Oh yeah, this tank is not a new setup. It's been running since April. I do not have recent readings on it tho, I took my test kits home and keep forgetting to bring them back. Currently there is fake plants in the tank, tho the roots of some baby spider plants are hanging in the water (haven't gotten around to potting up the start and actually kinda like the look). They will be getting a bigger tank probably next week but the filter from this tank will be put in the new one so I shouldn't have to worry about too much of a tank recycle (I hope!!!). Live plants will be replacing the fake once I can get my hands on a decent lid for the tank and a lamp that I like. Will only be low light plants but it'll be better than the fake ones!

Sorry to post a novel just to ask one simple question! Thanks for helping me out!!!!


----------



## dalfed

79 is just fine for endlers


----------



## susankat

I usually kept mine at 77, seems like a happy medium and I have been keeping them for a few years.


----------



## skiffia 1

79 is a little too warm i find endlers do very well at 70


----------



## RavenSkyfire1

Tank is now sitting right about 76-77 degrees and I am seeing alot more activity! The male is even dancing for the girls (flaring out his tail and jittering in place. Thought he was having a seizure or something when I first saw him do it!! LOL). I'm going to keep them at this temp for a day or so and see how they do. If need be, I can drop the temps a bit more once I get them into the new tank next week. I just don't want to mess with them too much and stress them out even more than they are.

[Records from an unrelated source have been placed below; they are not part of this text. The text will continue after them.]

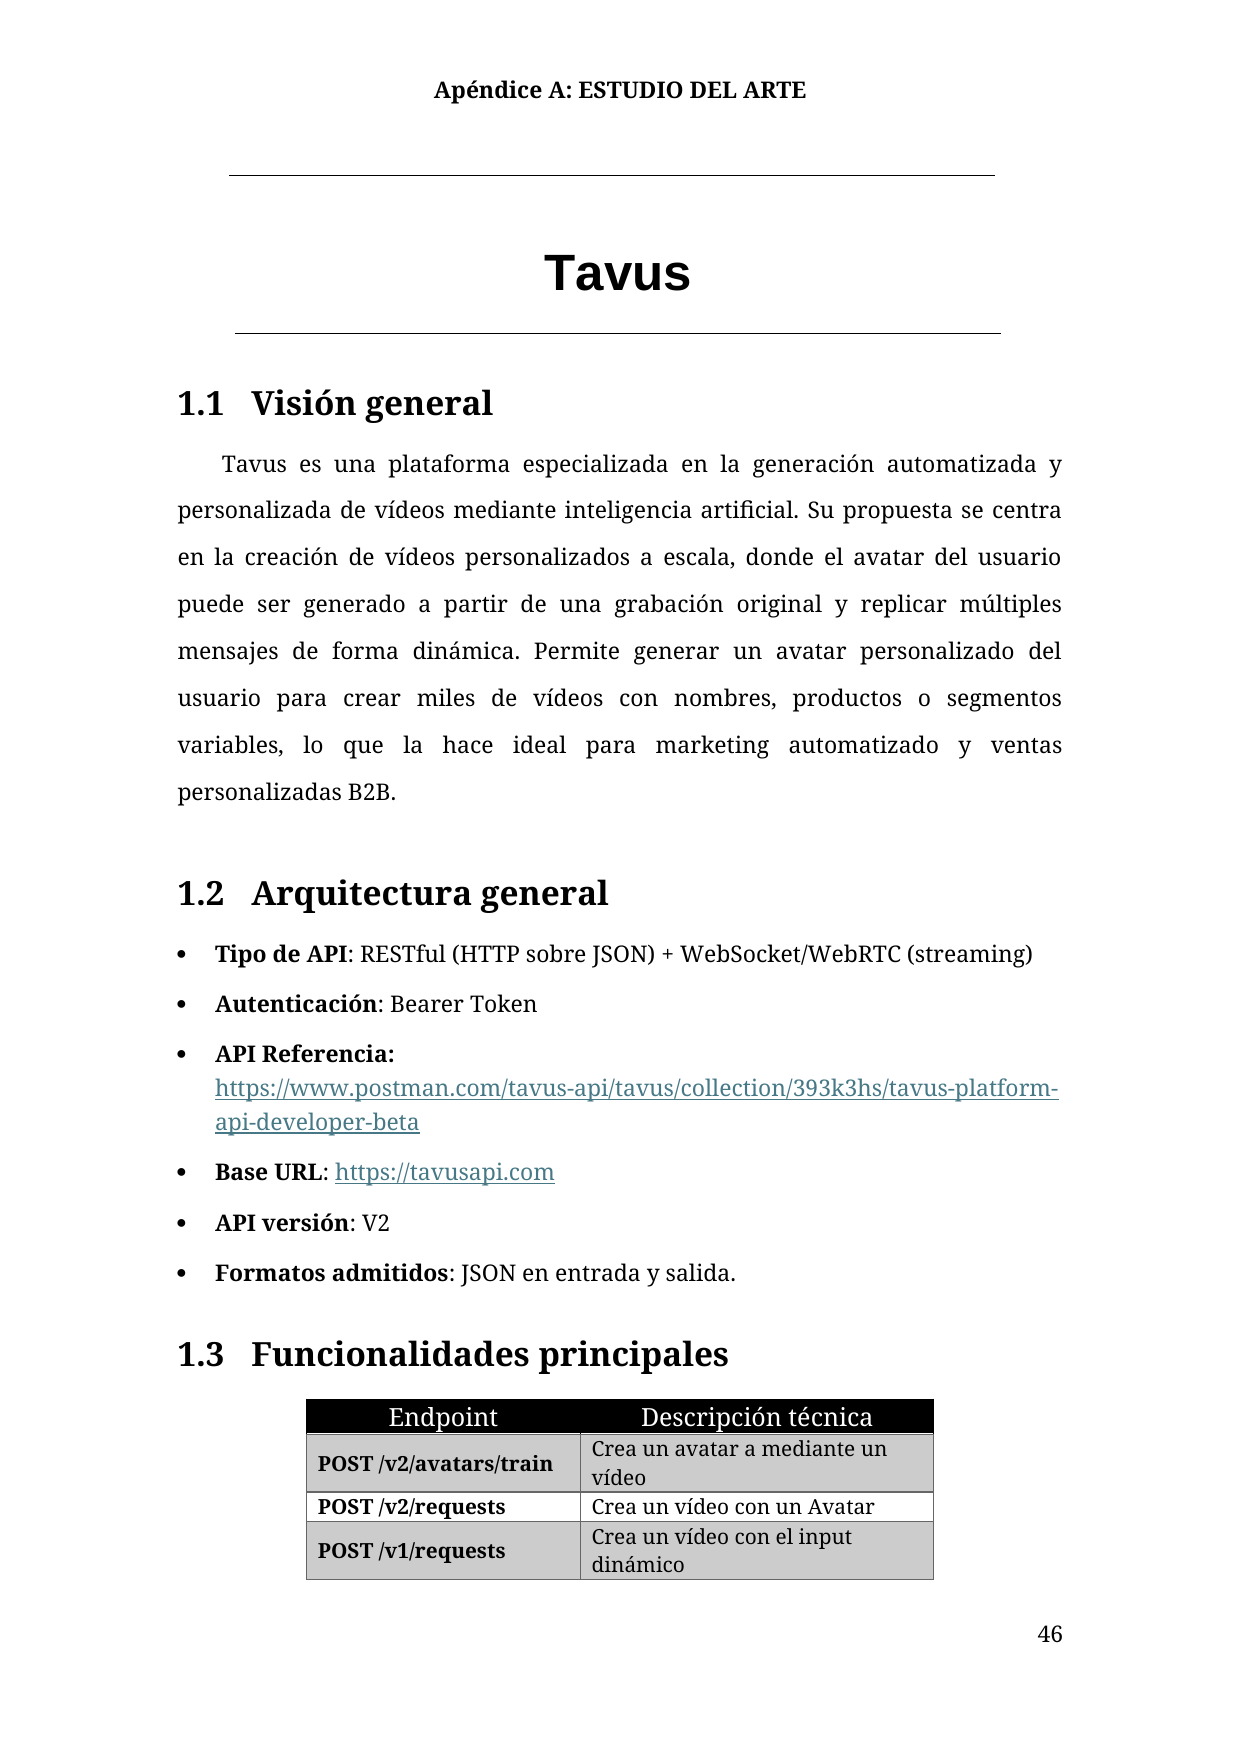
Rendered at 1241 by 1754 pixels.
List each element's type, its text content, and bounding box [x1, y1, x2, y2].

list Base URL: https://tavusapi.com [177, 1156, 1063, 1188]
list Arquitectura general [177, 869, 1063, 915]
list Autenticación: Bearer Token [177, 988, 1063, 1019]
table_header Descripción técnica [581, 1400, 933, 1433]
list API versión: V2 [177, 1207, 1063, 1238]
subtitle Tavus [264, 242, 973, 301]
list Visión general [177, 379, 1063, 425]
table_cell POST /v2/requests [307, 1493, 580, 1521]
list Funcionalidades principales [177, 1330, 1063, 1376]
list Tipo de API: RESTful (HTTP sobre JSON) + WebSocket/WebRTC (streaming) [177, 938, 1063, 969]
table_cell Crea un avatar a mediante un vídeo [581, 1435, 933, 1491]
table_cell POST /v2/avatars/train [307, 1435, 580, 1491]
list Tavus es una plataforma especializada en la generación automatizada y personalizada de vídeos mediante inteligencia artificial. Su propuesta se centra en la creación de vídeos personalizados a escala, donde el avatar del usuario puede ser generado a partir de una grabación original y replicar múltiples mensajes de forma dinámica. Permite generar un avatar personalizado del usuario para crear miles de vídeos con nombres, productos o segmentos variables, lo que la hace ideal para marketing automatizado y ventas personalizadas B2B. [177, 448, 1063, 807]
list API Referencia: https://www.postman.com/tavus-api/tavus/collection/393k3hs/tavus-platform-api-developer-beta [177, 1038, 1063, 1137]
table_cell Crea un vídeo con un Avatar [581, 1493, 933, 1521]
table_cell POST /v1/requests [307, 1522, 580, 1579]
list Formatos admitidos: JSON en entrada y salida. [177, 1257, 1063, 1288]
table_cell Crea un vídeo con el input dinámico [581, 1522, 933, 1579]
table_header Endpoint [307, 1400, 580, 1433]
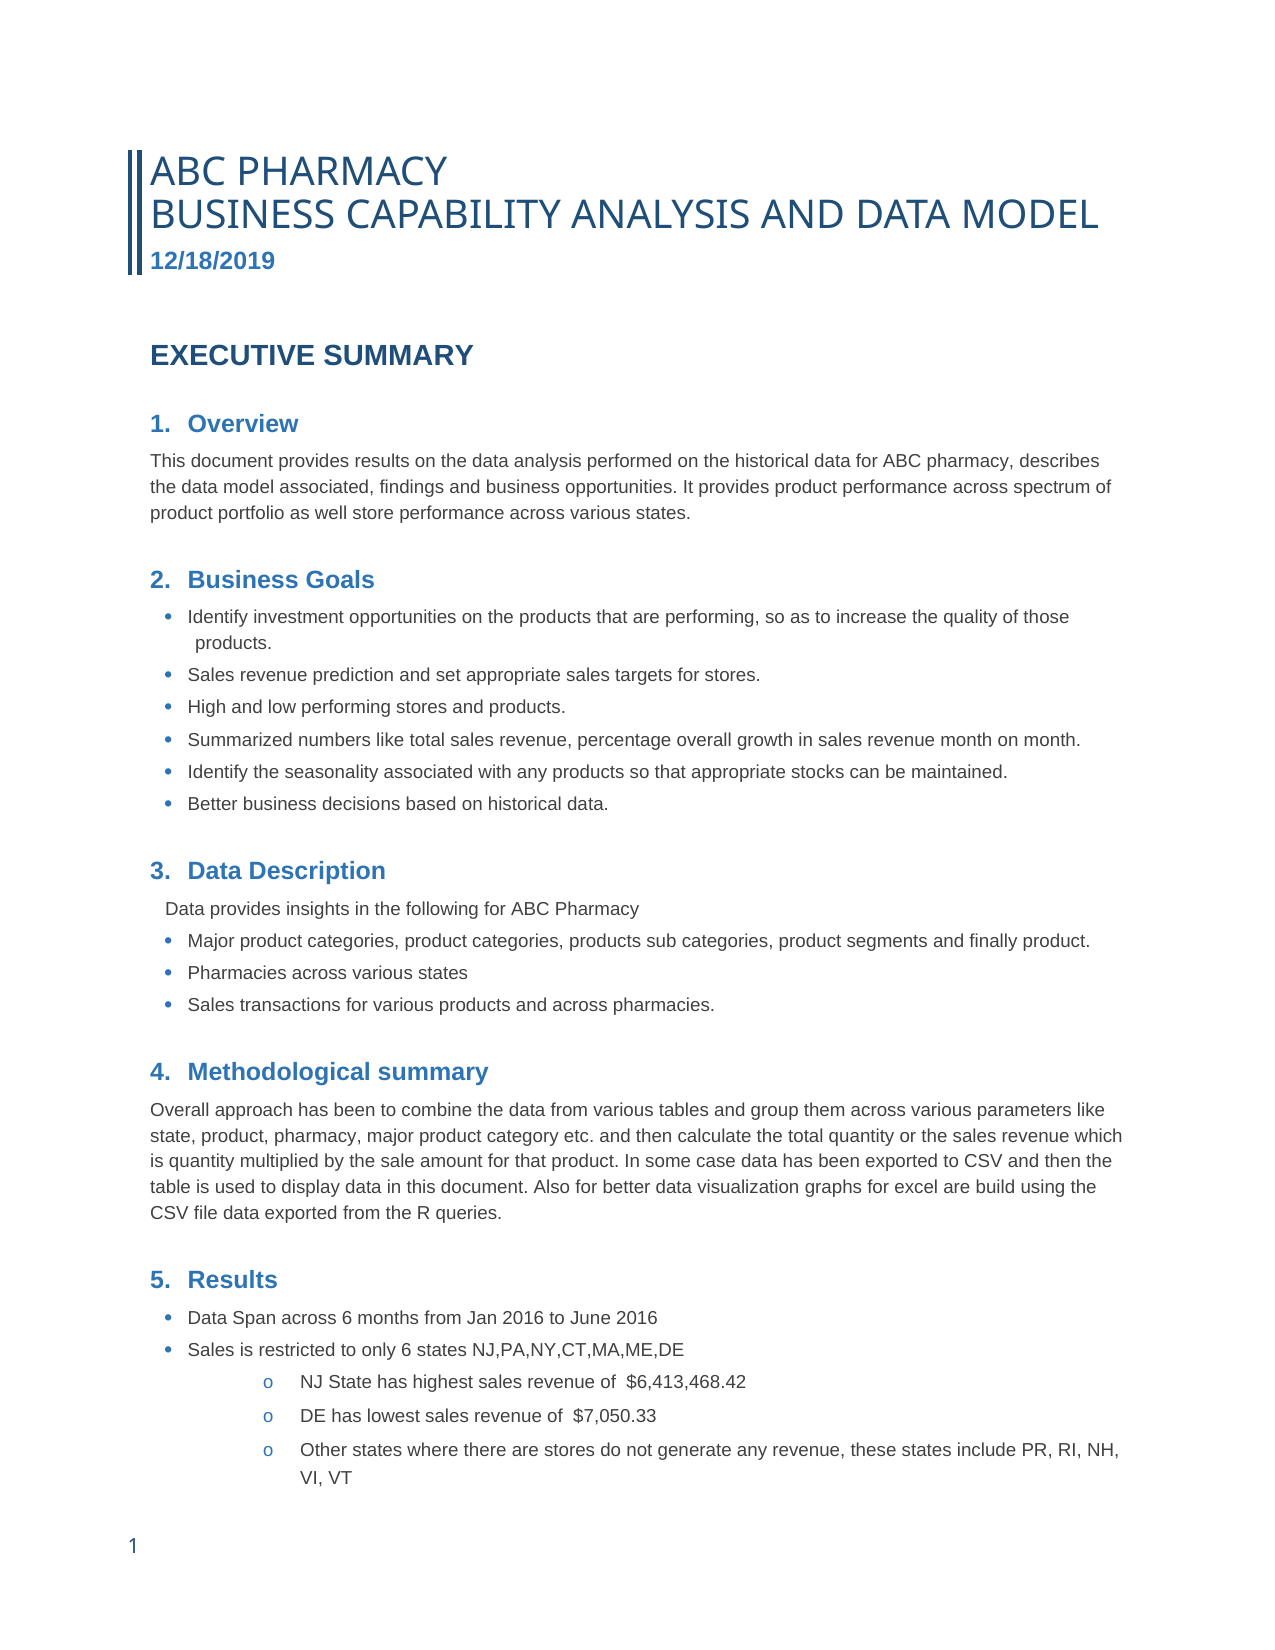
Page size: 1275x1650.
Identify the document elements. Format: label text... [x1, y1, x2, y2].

Neat little fish tho!!! The juvie male is starting to color up nicely and I can't wait till I get some babies so I can watch them color up also! I do believe I'm hooked on these little guys! Might need to set up another tank and see how I do with some of the other livebearers. I've been looking at some of the wild types and I think if I do enough research and get a good enough setup, I might try a pair or two!

Thank for your help guys!!!


----------



## susankat

Well if you look at the region they are from. Venesuela the water very seldom drops below 75 so its safe to say that 77 is a good temp for them. I bred them in a pond out in the back yard during the summer months and the waters would reach 85 to 90 and they were fine, when I would bring them in for the winter I would bring in 10 times as many as I took. With the warmer temps make sure to add an airstone as higher temps mean less oxygen in the water.

Temp also has an effect on the sex of fry, the warmer the temp the more males you will have.


----------



## RavenSkyfire1

So far, 77 seems to be the temp they like. I called the store that I got them from and that's about where they keep their Endler tank also. I'm seeing more browsing activity so I think so far so good. I do think that I'm gonna put a small airstone in there tho just to help with the oxygen in the water and maybe turn the flow up on the filter a tiny bit.


----------



## navigator black

I have kept and bred them as low as 68f, but they always did best here at 73-74f.


----------



## ArtyG

My endlers seem to be just as happy and active at 72 as at 82 degrees. I shoot for 76 but things happen.


----------



## ArtyG

:fish5::fish5:My endlers seem to be just as happy and active at 72 as at 82 degrees. I shoot for 76 but things happen.


----------



## RavenSkyfire1

Most deffinately kept them too warm!! Today, I see no hovering and they are actively swimming around, browsing, the male is jittering for the girl, the juvie boy is getting nice colors and the only think left is to wait for the new tank to show up!

Thank you all!!!!


----------